Stated task A:
In the text on what HTTPS leaks, translate this sentence into Spanish: "Your ISP sees the resolved hostname even before SNI ever happens."
** START Page **
That is a lot. HTTPS coverage is genuinely strong. As of 2026, more than 95% of the open web is HTTPS-only, and modern browsers warn loudly on the few exceptions.
What HTTPS still leaks
The "encrypted content" claim is true. The "encrypted everything" claim is not. Several pieces of metadata leak from a typical HTTPS connection:
SNI (Server Name Indication)
When your browser starts a TLS handshake to a site, it tells the server which hostname it wants to connect to. This is necessary because one IP often hosts many sites, and the server needs to know which certificate to send back. The hostname is sent in the clear at the start of the handshake.
Anyone watching the network sees the hostname. Your ISP knows you connected to nytimes.com even though they cannot read what article you are reading. Your network operator at the airport sees the same.
Encrypted Client Hello (ECH) is an in-progress fix for this. Cloudflare, Google, and Mozilla support it. Most of the web does not yet. As of 2026, SNI is plaintext for the vast majority of sites you visit.
DNS queries
Before your browser can connect to nytimes.com, it has to resolve the name to an IP. By default, this query goes to your ISP's DNS server in plaintext. Your ISP sees the resolved hostname even before SNI ever happens.
DNS-over-HTTPS (DoH) and DNS-over-TLS (DoT) fix this for users who configure them. Firefox does DoH by default in some regions. Most users on most platforms still use plaintext DNS. We have a deeper piece on how DNS leaks expose location that walks through the failure modes.
Destination IP
Even if SNI is encrypted and DNS is private, the destination IP address is in the clear. It has to be: routers along the path use it to forward packets. An observer mapping IP-to-domain (which is trivial; rDNS, Censys, Shodan, even just running a crawler) can usually figure out which site you are visiting from the IP alone, especially for sites on dedicated infrastructure.
The exception is large CDN-hosted sites where one IP serves thousands of domains (Cloudflare's anycast addresses, AWS CloudFront edge nodes). In that case, the IP alone is not informative. SNI usually fills in the gap.
Traffic shape
Even if all the above were perfectly encrypted, an observer can fingerprint the kind of activity by watching packet sizes, packet timing, and connection patterns. Streaming video has a recognisable burst-and-quiet pattern. Video calls have a steady bidirectional flow at characteristic rates. Loading a typical web page is a flurry of small requests followed by a large download. Sophisticated traffic analysis can identify specific sites and even specific videos from this fingerprint, especially for high-traffic destinations with cacheable content.
This kind of analysis is rare in practice for individual users and common for state-level adversaries. Worth knowing it exists.
Connection metadata
Time of connection, duration, and byte counts are all visible to the network. Your ISP knows you connected to something at 9:47pm and stayed connected for 23 minutes and transferred 47 MB. Even with everything else hidden, the existence and pattern of the connection is metadata.
** END Page **
** START Listed records **
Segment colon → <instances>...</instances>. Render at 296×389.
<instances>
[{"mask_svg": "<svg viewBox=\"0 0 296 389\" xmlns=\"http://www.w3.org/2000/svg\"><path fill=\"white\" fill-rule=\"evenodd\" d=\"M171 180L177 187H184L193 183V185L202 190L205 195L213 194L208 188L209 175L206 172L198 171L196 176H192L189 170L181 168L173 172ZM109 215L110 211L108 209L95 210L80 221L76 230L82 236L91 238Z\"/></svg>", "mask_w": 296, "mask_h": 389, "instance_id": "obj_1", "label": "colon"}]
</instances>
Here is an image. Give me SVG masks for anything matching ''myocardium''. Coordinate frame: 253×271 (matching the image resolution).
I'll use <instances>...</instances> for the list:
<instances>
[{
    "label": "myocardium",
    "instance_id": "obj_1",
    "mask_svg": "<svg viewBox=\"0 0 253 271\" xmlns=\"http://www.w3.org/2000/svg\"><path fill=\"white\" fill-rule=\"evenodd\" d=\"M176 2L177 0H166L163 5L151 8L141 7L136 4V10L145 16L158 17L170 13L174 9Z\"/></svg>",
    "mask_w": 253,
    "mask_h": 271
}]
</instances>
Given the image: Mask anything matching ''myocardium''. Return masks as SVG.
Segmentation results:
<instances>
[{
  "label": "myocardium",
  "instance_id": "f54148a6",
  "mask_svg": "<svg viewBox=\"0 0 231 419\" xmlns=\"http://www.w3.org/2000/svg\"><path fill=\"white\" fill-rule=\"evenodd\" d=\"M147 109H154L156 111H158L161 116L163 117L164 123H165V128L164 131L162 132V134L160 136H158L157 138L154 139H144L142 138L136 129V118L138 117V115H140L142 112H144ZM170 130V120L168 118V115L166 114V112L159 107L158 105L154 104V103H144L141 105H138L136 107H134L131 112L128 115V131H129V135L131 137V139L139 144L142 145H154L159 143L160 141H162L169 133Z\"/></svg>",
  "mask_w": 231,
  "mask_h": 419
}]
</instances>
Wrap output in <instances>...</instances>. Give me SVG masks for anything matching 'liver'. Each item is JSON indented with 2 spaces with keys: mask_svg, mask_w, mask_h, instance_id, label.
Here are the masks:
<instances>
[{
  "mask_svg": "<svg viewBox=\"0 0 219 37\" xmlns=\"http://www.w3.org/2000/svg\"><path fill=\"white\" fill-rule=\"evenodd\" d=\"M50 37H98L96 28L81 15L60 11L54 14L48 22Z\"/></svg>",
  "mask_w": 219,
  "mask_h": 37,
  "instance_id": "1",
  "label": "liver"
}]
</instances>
** END Listed records **
Stated task B:
Format as a numbered list the part of the records that opens with the line containing "Given the image: Mask" and closes with the last line of the records, both included. Leave out blank lines.

Full solution A:
Tu proveedor de internet ve el nombre de host resuelto incluso antes de que ocurra el SNI.

Full solution B:
1. Given the image: Mask anything matching ''myocardium''. Return masks as SVG.
2. Segmentation results:
3. <instances>
4. [{
5.   "label": "myocardium",
6.   "instance_id": "f54148a6",
7.   "mask_svg": "<svg viewBox=\"0 0 231 419\" xmlns=\"http://www.w3.org/2000/svg\"><path fill=\"white\" fill-rule=\"evenodd\" d=\"M147 109H154L156 111H158L161 116L163 117L164 123H165V128L164 131L162 132V134L160 136H158L157 138L154 139H144L142 138L136 129V118L138 117V115H140L142 112H144ZM170 130V120L168 118V115L166 114V112L159 107L158 105L154 104V103H144L141 105H138L136 107H134L131 112L128 115V131H129V135L131 137V139L139 144L142 145H154L159 143L160 141H162L169 133Z\"/></svg>",
8.   "mask_w": 231,
9.   "mask_h": 419
10. }]
11. </instances>
12. Wrap output in <instances>...</instances>. Give me SVG masks for anything matching 'liver'. Each item is JSON indented with 2 spaces with keys: mask_svg, mask_w, mask_h, instance_id, label.
13. Here are the masks:
14. <instances>
15. [{
16.   "mask_svg": "<svg viewBox=\"0 0 219 37\" xmlns=\"http://www.w3.org/2000/svg\"><path fill=\"white\" fill-rule=\"evenodd\" d=\"M50 37H98L96 28L81 15L60 11L54 14L48 22Z\"/></svg>",
17.   "mask_w": 219,
18.   "mask_h": 37,
19.   "instance_id": "1",
20.   "label": "liver"
21. }]
22. </instances>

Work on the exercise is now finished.